31 oktober 2024
Peilschaal Altier 11 kuub. Dit lijkt gelijk aan het peil in 2019, maar de rivier had nu duidelijk meer water. Tegen midden water aan, schat ik in. Het bruggetje aan de instap had een waterlaag van ca. 3-5 cm. Je boot bleef er alleen op liggen als je erin ging zitten. Dit was een hogere stand dan bij onze tocht in 2019.
Vaarders: Gert, Erwin, Menno, Marlou, Bram
Instap: dorp Altier
uitstap: Net na de brug bij de monding in het stuwmeer van Villefort.
Vandaag de laatste dag voor Bram en mijzelf. Vrijdag rijden we terug.
Het reserve-water in de Ardeche raakt op, gisteren was de Lignon al laag en vandaag valt er behalve het traject Aubenas-Vogué (whyohwhy hebben de fransen al dat onkruid op de letters?) niets meer in de buurt te varen.
Wat wordt het? Relaxed spelen op de Ardeche met royaal veel tijd op het einde voor een ijsje of gaan we een stevig uur rijden naar de Altier Superieure en komen we in het donker terug? Ik weet het al, lekker soppen op de Ardèche :-)
We gaan stemmen, maar eerst wordt het 2019 verslag gelezen. Bram, Gert en Marlou zijn daarna zo enthousiast dat de stemming overbodig is. We gaan naar de Altier.
De aanrijroute is fantastisch, via les Vans, de pas over naar Villefort met uitzicht over de ardeche en daarna de Cevennen. Herfstkleuren overheersen de heuvels. Eenmaal over de pas duiken we naar beneden naar Villefort, aan het stuwmeer. Aan het begin van het stuwmeer laden we alles op en in één auto en gaan naar het bruggetje van Altier. Vanaf hier neem Marlou het over tot vlak voor het einde.
Menno (deel 1)
Hans en John zijn inmiddels vertrokken, en dat merken we. De eerste dagen genoten we namelijk van een royaal vol-pension (‘s ochtends bij het opstaan troffen we koffie en pain au chocolats aan, en ‘s avonds wachtte ons steevast een culinaire maaltijd), maar nu moeten toch zelf aan de bak.
Bij het ontbijt bespraken we wat we vandaag zouden gaan varen. Er waren twee opties: de midden-Ardèche (veel volume, veel speelplekjes) of de Altier (alpine-stijl met meer verval). Die laatste was wel een stuk verder rijden (1h15 min. vanaf Uzer), wat Menno niet zo zag zitten. Ik dacht eerst “het is allemaal wel prima”, maar zoals dat gaat bij de Batavier kun je je maar beter niet al te gedwee opstellen, anders trek je aan het kortste eind. Menno was mijn neutrale positie al aan het ompraten naar een stem voor de midden-Ardèche, maar Bram liet me nog wat foto’s zien van het Altier-verslag uit 2019 en dat zag er toch wel erg tof uit. Spelen kunnen we in de Eiffel ook dacht ik, maar voor dit soort water hebben we nú de kans. Gelukkig hanteren de opper-smurfen toch nog een soort van democratische besluitvorming, dus toen ik mijn stem uitsprak, was het besloten: het werd de Altier.

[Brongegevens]
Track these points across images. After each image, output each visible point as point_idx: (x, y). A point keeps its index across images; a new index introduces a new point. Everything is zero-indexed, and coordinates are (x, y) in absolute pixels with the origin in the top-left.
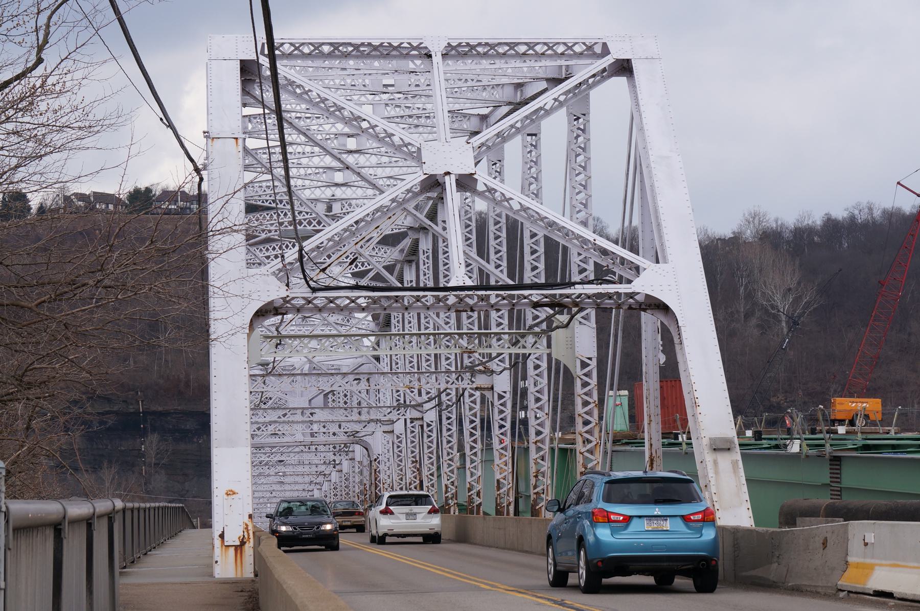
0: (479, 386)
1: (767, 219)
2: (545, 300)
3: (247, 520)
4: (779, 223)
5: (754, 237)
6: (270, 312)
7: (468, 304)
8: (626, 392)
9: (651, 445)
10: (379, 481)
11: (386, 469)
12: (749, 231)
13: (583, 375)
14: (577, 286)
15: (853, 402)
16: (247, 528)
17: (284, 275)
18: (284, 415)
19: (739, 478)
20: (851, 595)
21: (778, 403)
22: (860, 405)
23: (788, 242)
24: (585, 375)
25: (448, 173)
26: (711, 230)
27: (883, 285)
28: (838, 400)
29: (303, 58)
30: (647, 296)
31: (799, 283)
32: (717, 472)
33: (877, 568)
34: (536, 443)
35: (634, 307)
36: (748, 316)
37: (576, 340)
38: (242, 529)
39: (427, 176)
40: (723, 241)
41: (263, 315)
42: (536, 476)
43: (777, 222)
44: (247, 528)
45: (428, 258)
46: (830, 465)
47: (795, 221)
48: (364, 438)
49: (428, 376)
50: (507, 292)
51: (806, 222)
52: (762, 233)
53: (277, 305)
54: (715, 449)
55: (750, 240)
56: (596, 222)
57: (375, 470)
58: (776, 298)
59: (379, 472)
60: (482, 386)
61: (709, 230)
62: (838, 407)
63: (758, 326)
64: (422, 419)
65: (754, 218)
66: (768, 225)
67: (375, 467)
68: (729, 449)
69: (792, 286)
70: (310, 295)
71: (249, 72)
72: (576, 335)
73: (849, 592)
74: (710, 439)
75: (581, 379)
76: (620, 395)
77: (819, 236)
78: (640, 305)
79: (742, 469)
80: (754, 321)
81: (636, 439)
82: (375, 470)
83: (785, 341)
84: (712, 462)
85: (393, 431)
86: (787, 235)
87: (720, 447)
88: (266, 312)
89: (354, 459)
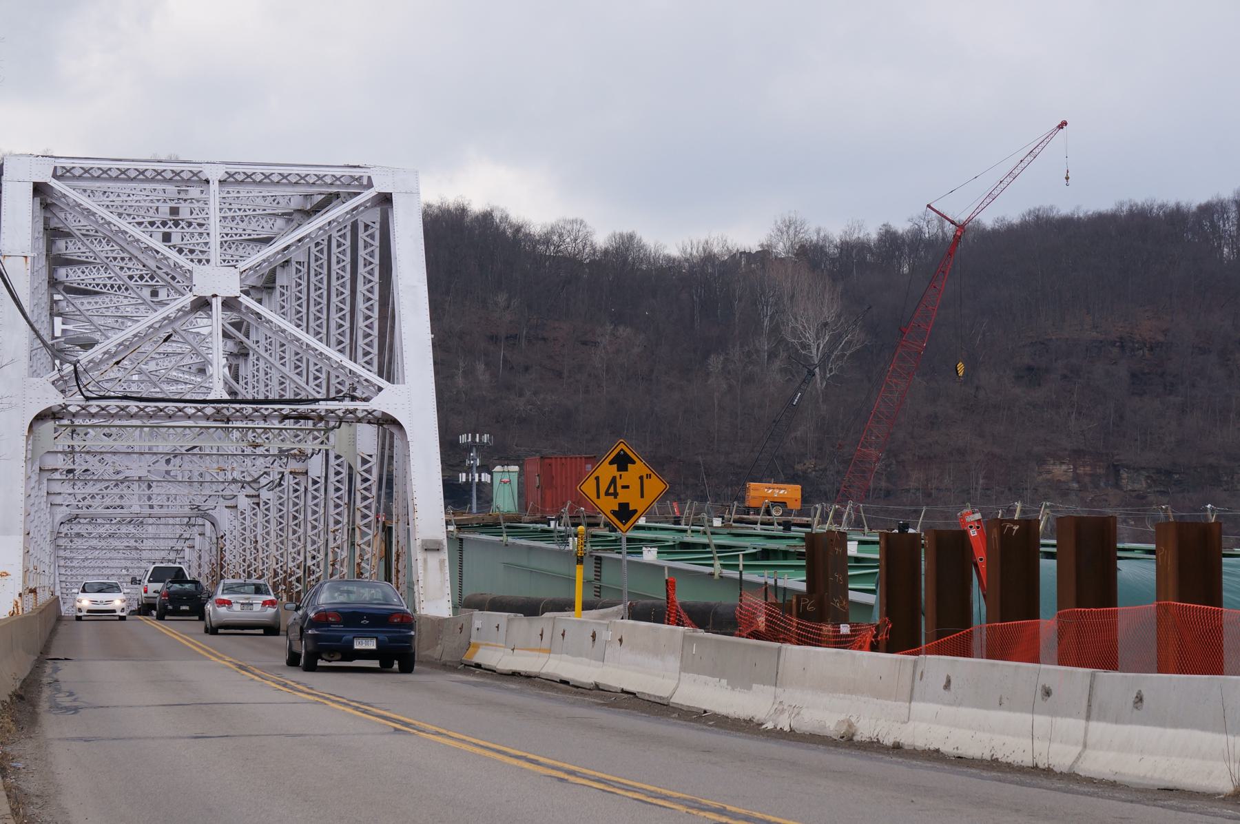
0: (293, 470)
1: (806, 228)
2: (293, 413)
3: (17, 597)
4: (822, 234)
5: (788, 252)
6: (49, 416)
7: (224, 415)
8: (516, 468)
9: (398, 542)
10: (225, 562)
11: (232, 548)
12: (781, 244)
13: (364, 471)
14: (321, 402)
15: (770, 488)
16: (16, 605)
17: (61, 385)
18: (106, 488)
19: (444, 575)
20: (466, 667)
21: (805, 472)
22: (777, 491)
23: (833, 260)
24: (366, 471)
25: (214, 296)
26: (732, 240)
27: (905, 334)
28: (753, 485)
29: (92, 180)
30: (383, 413)
31: (839, 316)
32: (425, 569)
33: (481, 647)
34: (334, 532)
35: (372, 421)
36: (772, 355)
37: (358, 437)
38: (12, 605)
39: (196, 297)
40: (748, 255)
41: (42, 419)
42: (333, 565)
43: (818, 234)
44: (16, 605)
45: (372, 254)
46: (596, 563)
47: (842, 233)
48: (210, 512)
49: (254, 459)
50: (258, 406)
51: (855, 236)
52: (799, 247)
53: (55, 410)
54: (426, 550)
55: (783, 255)
56: (579, 225)
57: (222, 549)
58: (808, 335)
59: (225, 551)
60: (297, 471)
61: (729, 241)
62: (752, 493)
63: (781, 370)
64: (259, 496)
65: (789, 227)
66: (807, 237)
67: (221, 545)
68: (438, 550)
69: (829, 320)
70: (83, 403)
71: (42, 192)
72: (358, 433)
73: (465, 665)
74: (422, 540)
75: (362, 475)
76: (509, 472)
77: (873, 254)
78: (378, 421)
79: (448, 567)
80: (777, 364)
81: (521, 523)
82: (222, 549)
83: (796, 395)
84: (422, 561)
85: (237, 506)
86: (832, 251)
87: (431, 547)
88: (45, 416)
89: (204, 534)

* Opdrachten *
(A) Hoe dik was volgens het tochtverslag de waterlaag op het bruggetje bij de instap?
(B) Werk in het tochtverslag het stuk van "31 oktober 2024" tot "rijden we terug." bij door "boot" te vervangen door "kajak", en geef dat stuk opnieuw.
De lijst is afkomstig uit een andere bron.

* Uitkomsten *
(A) Ongeveer 3 tot 5 cm.

(B)
31 oktober 2024
Peilschaal Altier 11 kuub. Dit lijkt gelijk aan het peil in 2019, maar de rivier had nu duidelijk meer water. Tegen midden water aan, schat ik in. Het bruggetje aan de instap had een waterlaag van ca. 3-5 cm. Je kajak bleef er alleen op liggen als je erin ging zitten. Dit was een hogere stand dan bij onze tocht in 2019.
Vaarders: Gert, Erwin, Menno, Marlou, Bram
Instap: dorp Altier
uitstap: Net na de brug bij de monding in het stuwmeer van Villefort.
Vandaag de laatste dag voor Bram en mijzelf. Vrijdag rijden we terug.